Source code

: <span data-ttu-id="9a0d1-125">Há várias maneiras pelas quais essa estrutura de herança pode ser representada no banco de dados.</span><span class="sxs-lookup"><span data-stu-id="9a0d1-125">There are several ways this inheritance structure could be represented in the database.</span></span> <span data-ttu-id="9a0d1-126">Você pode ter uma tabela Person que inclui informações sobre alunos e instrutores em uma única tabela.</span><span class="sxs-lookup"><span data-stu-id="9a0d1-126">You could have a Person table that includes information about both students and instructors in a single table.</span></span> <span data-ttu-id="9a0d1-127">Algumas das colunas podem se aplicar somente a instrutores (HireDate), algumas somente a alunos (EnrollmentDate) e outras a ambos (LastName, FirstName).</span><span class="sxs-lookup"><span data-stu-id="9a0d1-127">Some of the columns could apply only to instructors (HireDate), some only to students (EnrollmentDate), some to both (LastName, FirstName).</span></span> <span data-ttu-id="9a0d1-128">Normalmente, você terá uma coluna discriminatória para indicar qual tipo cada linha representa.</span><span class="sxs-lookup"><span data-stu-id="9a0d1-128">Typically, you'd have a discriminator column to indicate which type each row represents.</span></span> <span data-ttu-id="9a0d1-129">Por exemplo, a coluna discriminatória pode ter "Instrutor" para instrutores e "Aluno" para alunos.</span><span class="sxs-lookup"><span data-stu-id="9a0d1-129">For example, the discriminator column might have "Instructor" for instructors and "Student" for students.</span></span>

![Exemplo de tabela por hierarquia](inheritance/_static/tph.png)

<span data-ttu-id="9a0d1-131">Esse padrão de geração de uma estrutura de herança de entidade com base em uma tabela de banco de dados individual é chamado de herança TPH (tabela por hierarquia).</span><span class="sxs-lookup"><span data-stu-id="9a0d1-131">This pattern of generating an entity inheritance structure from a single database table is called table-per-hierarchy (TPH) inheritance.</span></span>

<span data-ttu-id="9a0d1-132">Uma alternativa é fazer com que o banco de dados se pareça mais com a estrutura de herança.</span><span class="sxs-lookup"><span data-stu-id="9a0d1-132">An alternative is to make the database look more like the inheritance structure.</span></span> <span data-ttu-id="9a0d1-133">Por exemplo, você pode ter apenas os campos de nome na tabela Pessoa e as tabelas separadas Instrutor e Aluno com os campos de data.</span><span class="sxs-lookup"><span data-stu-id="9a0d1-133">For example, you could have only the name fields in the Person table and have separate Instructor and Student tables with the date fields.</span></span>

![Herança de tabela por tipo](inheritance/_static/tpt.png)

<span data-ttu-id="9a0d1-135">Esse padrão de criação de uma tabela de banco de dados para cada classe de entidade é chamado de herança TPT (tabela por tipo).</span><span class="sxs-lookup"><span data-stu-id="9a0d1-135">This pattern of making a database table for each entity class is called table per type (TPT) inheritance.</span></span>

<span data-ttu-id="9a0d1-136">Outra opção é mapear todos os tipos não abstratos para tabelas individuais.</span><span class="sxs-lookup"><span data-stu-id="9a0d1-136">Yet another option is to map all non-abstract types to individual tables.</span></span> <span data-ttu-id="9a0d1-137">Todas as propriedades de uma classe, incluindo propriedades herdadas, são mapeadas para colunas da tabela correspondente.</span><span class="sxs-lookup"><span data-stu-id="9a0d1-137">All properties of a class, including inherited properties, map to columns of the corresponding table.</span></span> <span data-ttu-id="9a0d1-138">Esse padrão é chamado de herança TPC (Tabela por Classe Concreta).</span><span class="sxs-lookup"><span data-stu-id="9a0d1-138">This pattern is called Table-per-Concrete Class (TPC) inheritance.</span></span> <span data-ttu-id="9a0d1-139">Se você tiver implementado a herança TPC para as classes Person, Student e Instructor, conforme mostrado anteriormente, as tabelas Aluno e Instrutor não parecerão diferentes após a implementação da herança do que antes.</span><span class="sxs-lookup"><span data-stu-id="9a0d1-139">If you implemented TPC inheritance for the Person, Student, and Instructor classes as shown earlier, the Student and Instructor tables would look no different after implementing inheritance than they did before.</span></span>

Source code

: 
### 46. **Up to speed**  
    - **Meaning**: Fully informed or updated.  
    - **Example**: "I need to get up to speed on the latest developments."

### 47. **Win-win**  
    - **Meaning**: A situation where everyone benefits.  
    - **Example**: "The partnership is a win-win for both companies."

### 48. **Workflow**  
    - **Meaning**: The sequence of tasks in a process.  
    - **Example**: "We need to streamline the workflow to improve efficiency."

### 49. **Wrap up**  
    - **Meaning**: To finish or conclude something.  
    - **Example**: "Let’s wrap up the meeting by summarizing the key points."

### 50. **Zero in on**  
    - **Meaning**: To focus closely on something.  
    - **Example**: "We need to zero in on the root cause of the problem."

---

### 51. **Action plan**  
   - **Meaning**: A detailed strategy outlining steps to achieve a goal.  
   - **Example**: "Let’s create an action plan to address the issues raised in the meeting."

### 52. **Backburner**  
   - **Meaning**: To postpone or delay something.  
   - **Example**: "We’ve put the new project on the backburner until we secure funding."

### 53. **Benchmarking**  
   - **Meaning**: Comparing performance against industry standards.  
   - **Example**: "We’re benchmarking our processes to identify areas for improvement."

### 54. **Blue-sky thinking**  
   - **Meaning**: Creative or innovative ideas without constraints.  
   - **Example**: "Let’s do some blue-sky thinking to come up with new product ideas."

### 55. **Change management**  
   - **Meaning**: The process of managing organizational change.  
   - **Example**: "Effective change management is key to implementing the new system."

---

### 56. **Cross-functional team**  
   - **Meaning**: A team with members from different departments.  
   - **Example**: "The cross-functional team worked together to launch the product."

--------------------------------------------------

▶ **Exercise**
Which lines above contain the word "team"? Copy each of them in full.

▶ **The answer**
### 56. **Cross-functional team**  
   - **Meaning**: A team with members from different departments.  
   - **Example**: "The cross-functional team worked together to launch the product."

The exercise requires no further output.